▸ **Entries supplied**
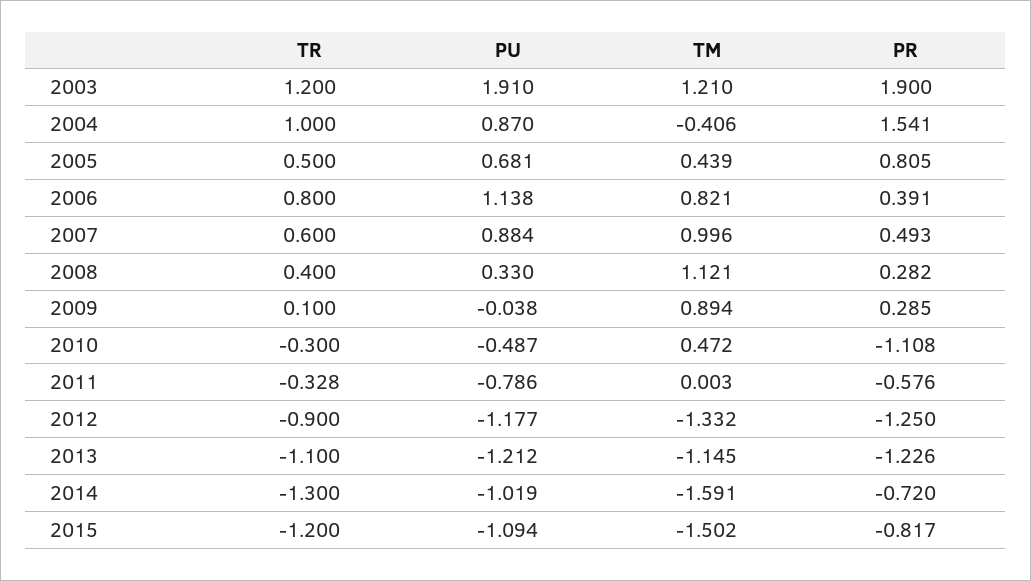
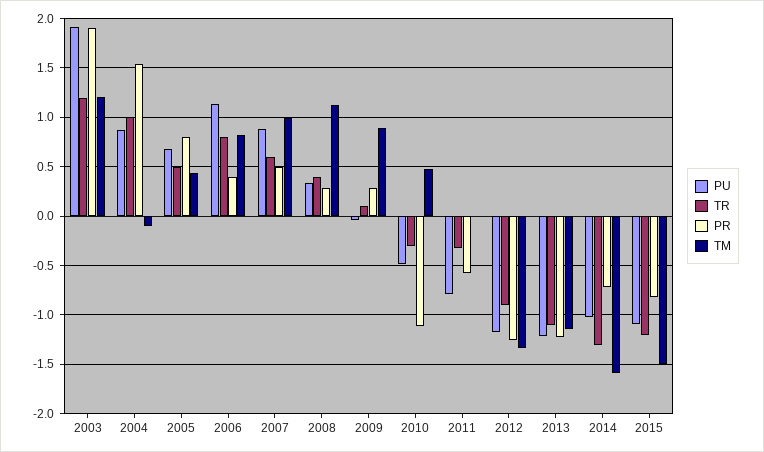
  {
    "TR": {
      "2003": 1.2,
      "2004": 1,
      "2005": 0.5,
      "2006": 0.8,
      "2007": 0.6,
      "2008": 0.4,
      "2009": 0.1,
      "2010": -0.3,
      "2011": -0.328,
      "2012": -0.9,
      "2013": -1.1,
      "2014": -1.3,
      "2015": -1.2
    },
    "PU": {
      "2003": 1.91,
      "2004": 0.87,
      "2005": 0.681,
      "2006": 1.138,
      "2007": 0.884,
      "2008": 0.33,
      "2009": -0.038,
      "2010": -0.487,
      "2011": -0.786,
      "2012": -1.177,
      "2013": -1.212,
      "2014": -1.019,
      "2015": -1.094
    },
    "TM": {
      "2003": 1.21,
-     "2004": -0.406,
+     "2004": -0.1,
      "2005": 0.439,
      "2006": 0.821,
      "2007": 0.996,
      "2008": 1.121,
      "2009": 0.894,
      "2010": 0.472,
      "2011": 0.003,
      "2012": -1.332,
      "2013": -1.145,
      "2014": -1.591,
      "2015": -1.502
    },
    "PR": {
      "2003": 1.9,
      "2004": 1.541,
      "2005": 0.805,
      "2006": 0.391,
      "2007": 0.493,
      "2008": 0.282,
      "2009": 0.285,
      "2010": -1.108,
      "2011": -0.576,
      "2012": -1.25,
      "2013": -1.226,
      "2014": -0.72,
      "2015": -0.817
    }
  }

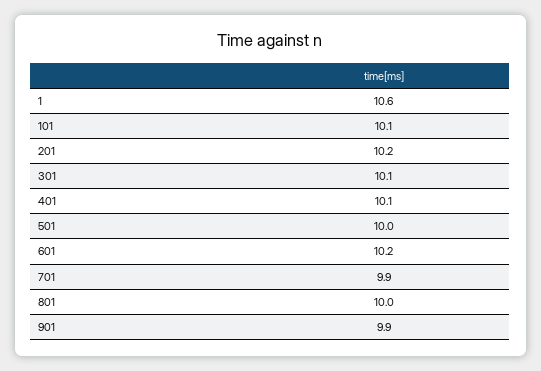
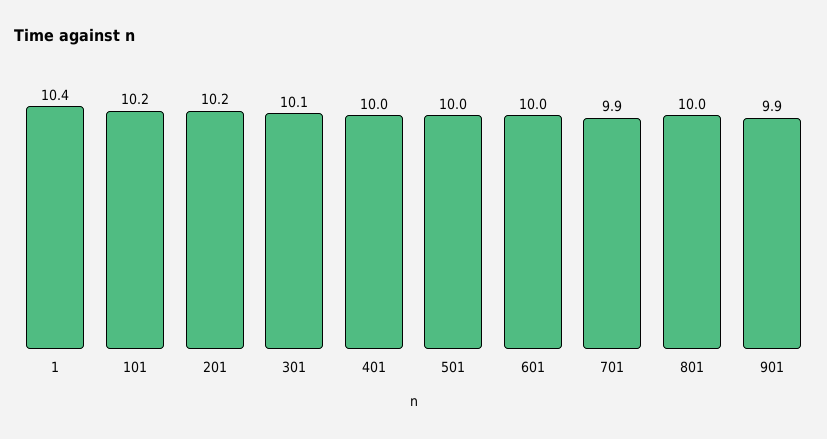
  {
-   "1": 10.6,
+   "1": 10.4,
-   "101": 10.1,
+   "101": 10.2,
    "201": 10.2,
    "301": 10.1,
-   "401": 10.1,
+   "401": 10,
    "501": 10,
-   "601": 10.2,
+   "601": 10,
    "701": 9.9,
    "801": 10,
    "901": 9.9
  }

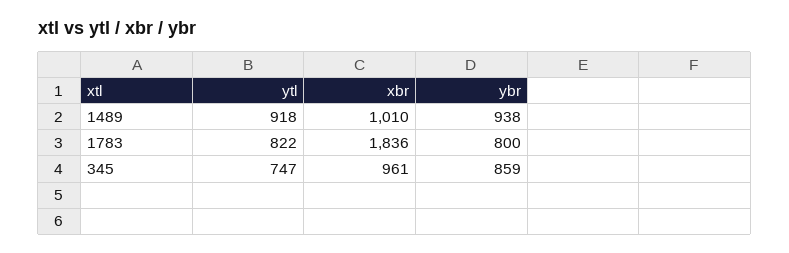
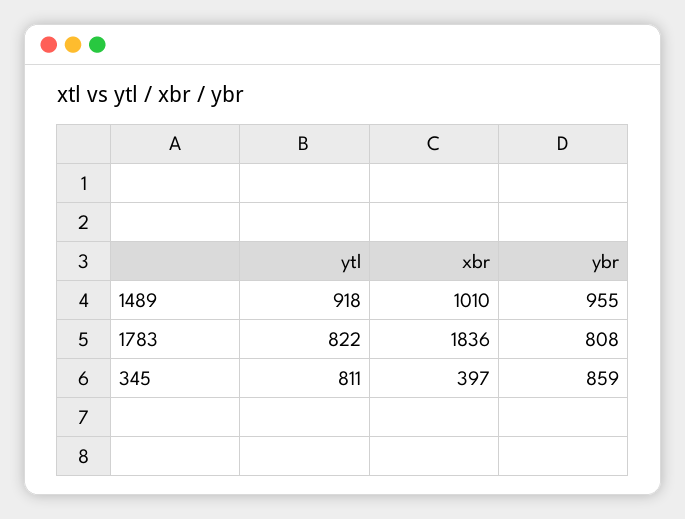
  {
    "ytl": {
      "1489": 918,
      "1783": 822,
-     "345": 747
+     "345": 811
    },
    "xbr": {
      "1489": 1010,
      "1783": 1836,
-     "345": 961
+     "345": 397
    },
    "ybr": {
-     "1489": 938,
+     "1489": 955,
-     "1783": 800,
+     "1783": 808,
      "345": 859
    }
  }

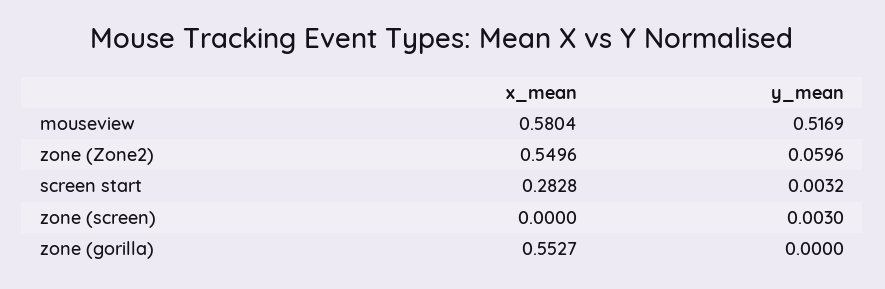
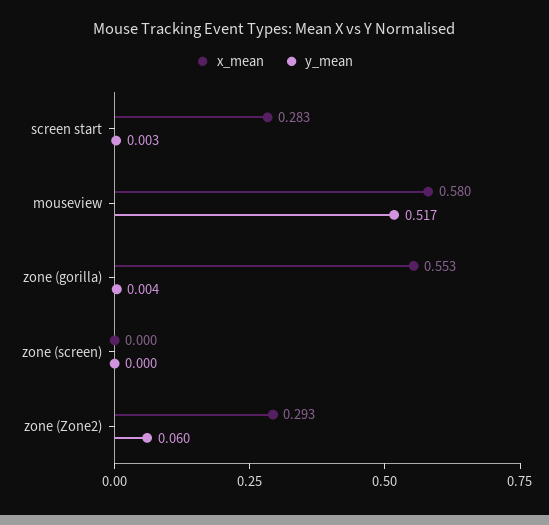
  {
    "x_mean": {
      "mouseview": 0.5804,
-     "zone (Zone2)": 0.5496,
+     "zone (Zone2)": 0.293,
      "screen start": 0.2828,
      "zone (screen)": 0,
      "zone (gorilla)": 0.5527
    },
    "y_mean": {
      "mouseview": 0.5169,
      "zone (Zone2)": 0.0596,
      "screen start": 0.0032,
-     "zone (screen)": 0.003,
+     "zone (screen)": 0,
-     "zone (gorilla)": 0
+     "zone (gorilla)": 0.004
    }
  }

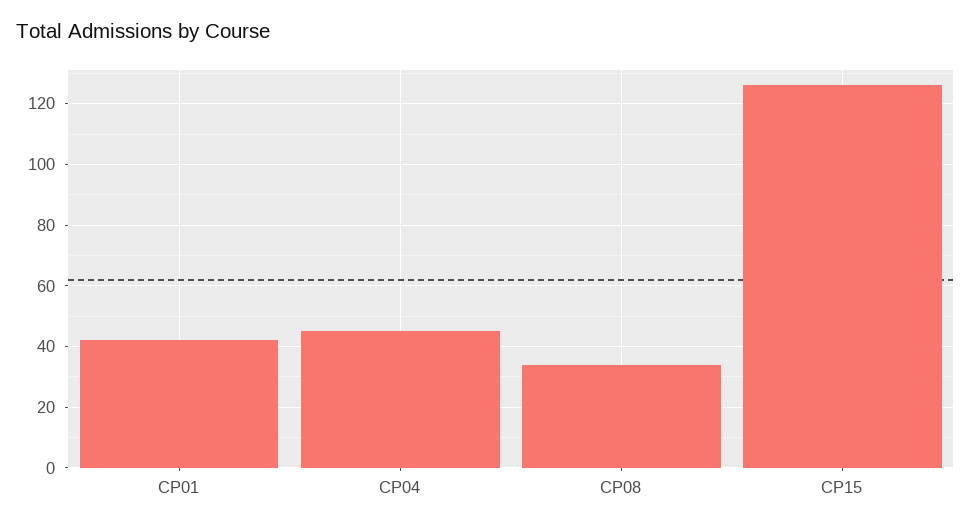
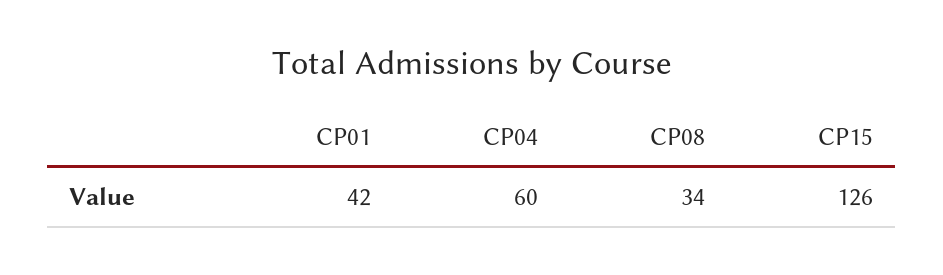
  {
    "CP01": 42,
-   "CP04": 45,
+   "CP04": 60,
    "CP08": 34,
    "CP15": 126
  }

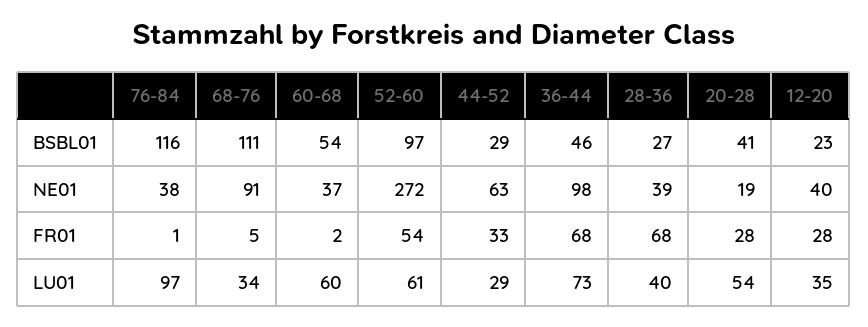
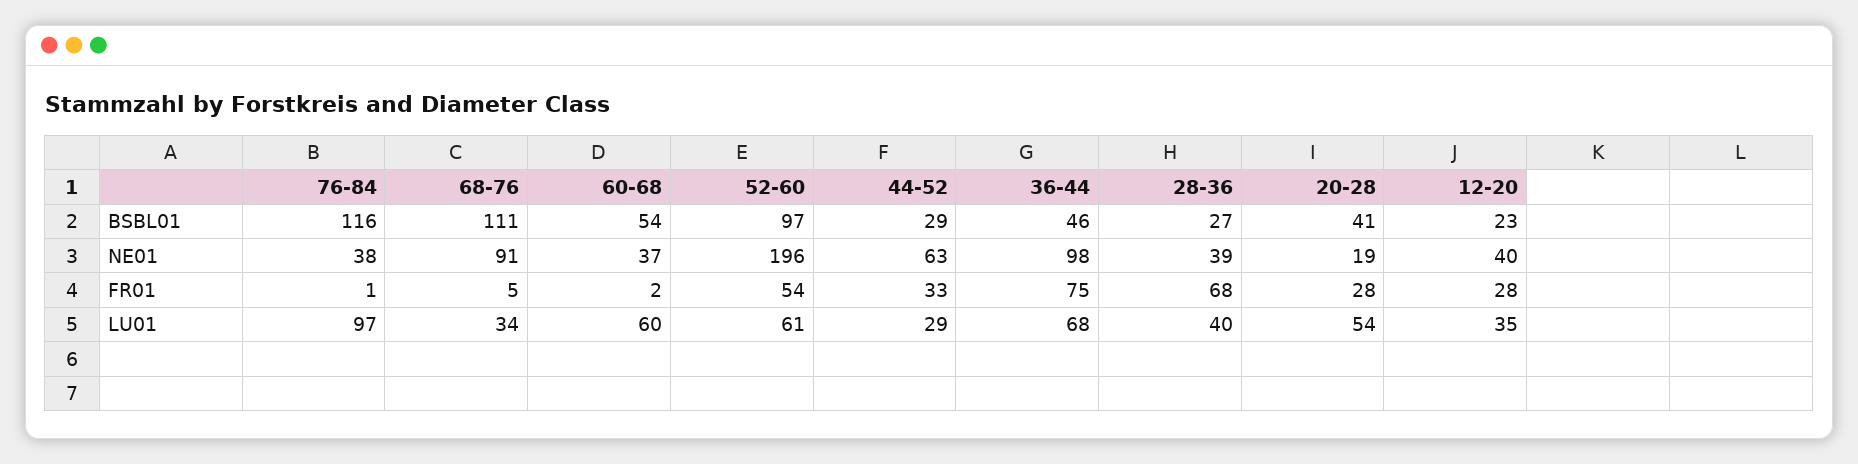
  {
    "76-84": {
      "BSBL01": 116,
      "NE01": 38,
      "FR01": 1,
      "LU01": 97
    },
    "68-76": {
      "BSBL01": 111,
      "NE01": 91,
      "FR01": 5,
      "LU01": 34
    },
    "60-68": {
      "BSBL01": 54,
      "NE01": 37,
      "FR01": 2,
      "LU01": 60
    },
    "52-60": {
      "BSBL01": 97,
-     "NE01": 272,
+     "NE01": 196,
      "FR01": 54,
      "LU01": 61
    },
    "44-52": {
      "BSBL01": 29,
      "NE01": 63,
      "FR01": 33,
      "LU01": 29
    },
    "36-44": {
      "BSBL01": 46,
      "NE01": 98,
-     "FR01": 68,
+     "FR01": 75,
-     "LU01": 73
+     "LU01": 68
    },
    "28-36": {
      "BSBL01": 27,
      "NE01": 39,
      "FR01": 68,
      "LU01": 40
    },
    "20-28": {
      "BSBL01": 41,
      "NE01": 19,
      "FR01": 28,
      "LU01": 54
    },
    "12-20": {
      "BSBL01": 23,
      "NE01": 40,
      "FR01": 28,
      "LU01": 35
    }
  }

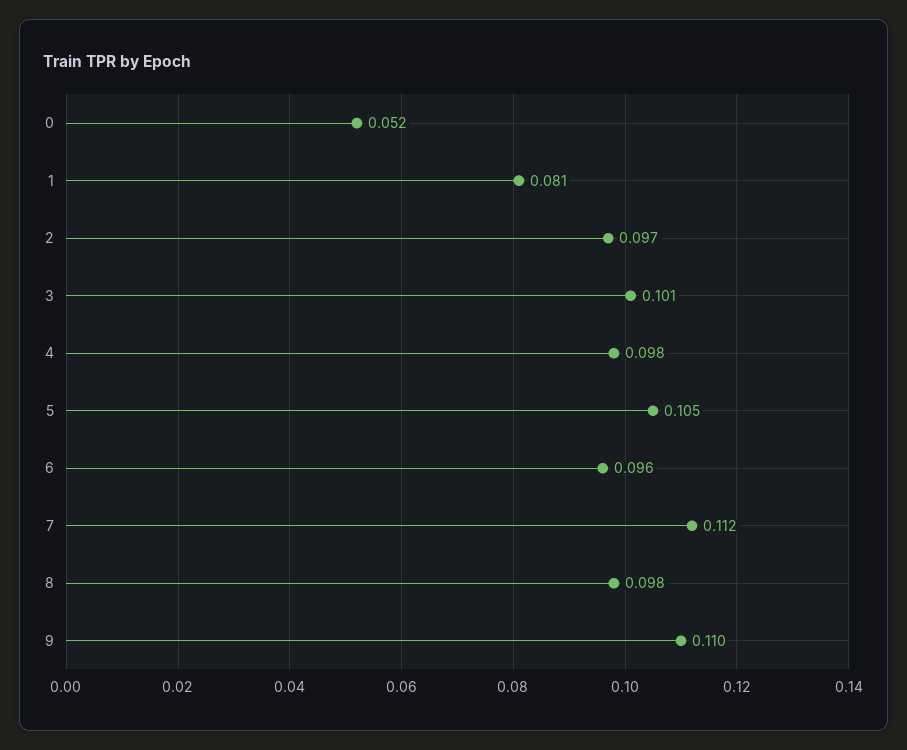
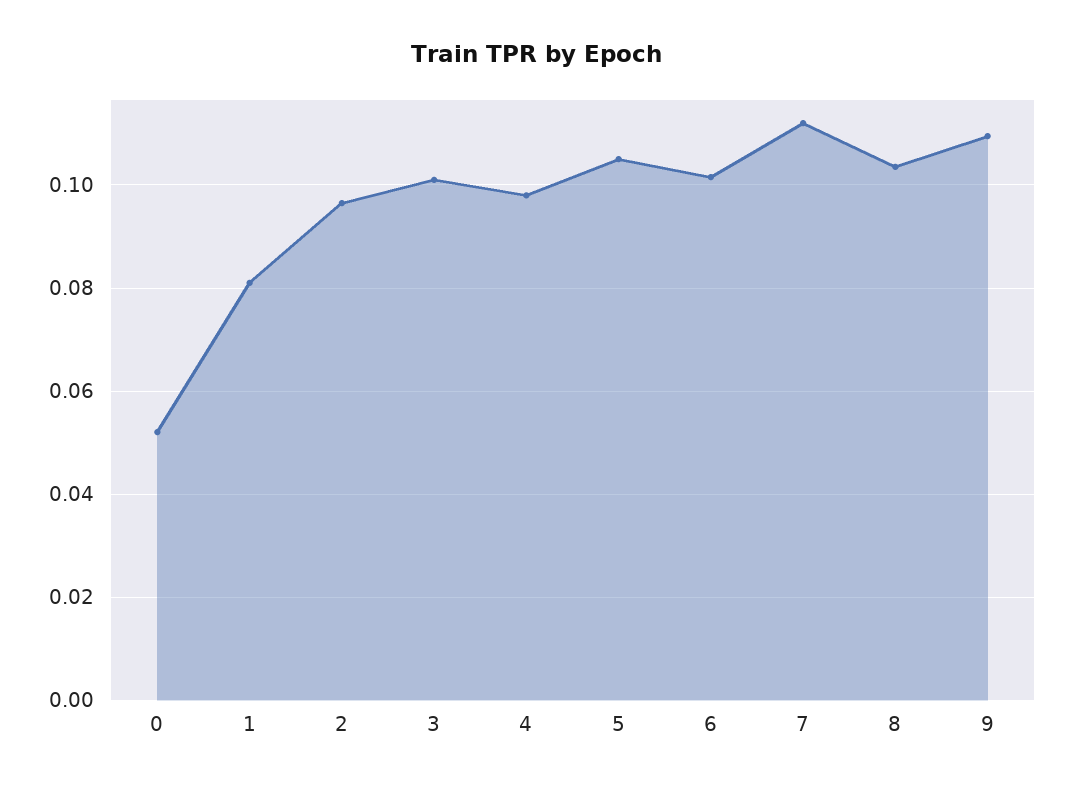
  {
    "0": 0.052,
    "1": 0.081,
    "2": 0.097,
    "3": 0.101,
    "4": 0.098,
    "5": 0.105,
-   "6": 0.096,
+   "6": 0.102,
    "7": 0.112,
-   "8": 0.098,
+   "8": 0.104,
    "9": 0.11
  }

▸ **Task details**
Copy every record exactly as written, leaving out the pictures.

▸ **Your solution**
  {
    "TR": {
      "2003": 1.2,
      "2004": 1,
      "2005": 0.5,
      "2006": 0.8,
      "2007": 0.6,
      "2008": 0.4,
      "2009": 0.1,
      "2010": -0.3,
      "2011": -0.328,
      "2012": -0.9,
      "2013": -1.1,
      "2014": -1.3,
      "2015": -1.2
    },
    "PU": {
      "2003": 1.91,
      "2004": 0.87,
      "2005": 0.681,
      "2006": 1.138,
      "2007": 0.884,
      "2008": 0.33,
      "2009": -0.038,
      "2010": -0.487,
      "2011": -0.786,
      "2012": -1.177,
      "2013": -1.212,
      "2014": -1.019,
      "2015": -1.094
    },
    "TM": {
      "2003": 1.21,
-     "2004": -0.406,
+     "2004": -0.1,
      "2005": 0.439,
      "2006": 0.821,
      "2007": 0.996,
      "2008": 1.121,
      "2009": 0.894,
      "2010": 0.472,
      "2011": 0.003,
      "2012": -1.332,
      "2013": -1.145,
      "2014": -1.591,
      "2015": -1.502
    },
    "PR": {
      "2003": 1.9,
      "2004": 1.541,
      "2005": 0.805,
      "2006": 0.391,
      "2007": 0.493,
      "2008": 0.282,
      "2009": 0.285,
      "2010": -1.108,
      "2011": -0.576,
      "2012": -1.25,
      "2013": -1.226,
      "2014": -0.72,
      "2015": -0.817
    }
  }

  {
-   "1": 10.6,
+   "1": 10.4,
-   "101": 10.1,
+   "101": 10.2,
    "201": 10.2,
    "301": 10.1,
-   "401": 10.1,
+   "401": 10,
    "501": 10,
-   "601": 10.2,
+   "601": 10,
    "701": 9.9,
    "801": 10,
    "901": 9.9
  }

  {
    "ytl": {
      "1489": 918,
      "1783": 822,
-     "345": 747
+     "345": 811
    },
    "xbr": {
      "1489": 1010,
      "1783": 1836,
-     "345": 961
+     "345": 397
    },
    "ybr": {
-     "1489": 938,
+     "1489": 955,
-     "1783": 800,
+     "1783": 808,
      "345": 859
    }
  }

  {
    "x_mean": {
      "mouseview": 0.5804,
-     "zone (Zone2)": 0.5496,
+     "zone (Zone2)": 0.293,
      "screen start": 0.2828,
      "zone (screen)": 0,
      "zone (gorilla)": 0.5527
    },
    "y_mean": {
      "mouseview": 0.5169,
      "zone (Zone2)": 0.0596,
      "screen start": 0.0032,
-     "zone (screen)": 0.003,
+     "zone (screen)": 0,
-     "zone (gorilla)": 0
+     "zone (gorilla)": 0.004
    }
  }

  {
    "CP01": 42,
-   "CP04": 45,
+   "CP04": 60,
    "CP08": 34,
    "CP15": 126
  }

  {
    "76-84": {
      "BSBL01": 116,
      "NE01": 38,
      "FR01": 1,
      "LU01": 97
    },
    "68-76": {
      "BSBL01": 111,
      "NE01": 91,
      "FR01": 5,
      "LU01": 34
    },
    "60-68": {
      "BSBL01": 54,
      "NE01": 37,
      "FR01": 2,
      "LU01": 60
    },
    "52-60": {
      "BSBL01": 97,
-     "NE01": 272,
+     "NE01": 196,
      "FR01": 54,
      "LU01": 61
    },
    "44-52": {
      "BSBL01": 29,
      "NE01": 63,
      "FR01": 33,
      "LU01": 29
    },
    "36-44": {
      "BSBL01": 46,
      "NE01": 98,
-     "FR01": 68,
+     "FR01": 75,
-     "LU01": 73
+     "LU01": 68
    },
    "28-36": {
      "BSBL01": 27,
      "NE01": 39,
      "FR01": 68,
      "LU01": 40
    },
    "20-28": {
      "BSBL01": 41,
      "NE01": 19,
      "FR01": 28,
      "LU01": 54
    },
    "12-20": {
      "BSBL01": 23,
      "NE01": 40,
      "FR01": 28,
      "LU01": 35
    }
  }

  {
    "0": 0.052,
    "1": 0.081,
    "2": 0.097,
    "3": 0.101,
    "4": 0.098,
    "5": 0.105,
-   "6": 0.096,
+   "6": 0.102,
    "7": 0.112,
-   "8": 0.098,
+   "8": 0.104,
    "9": 0.11
  }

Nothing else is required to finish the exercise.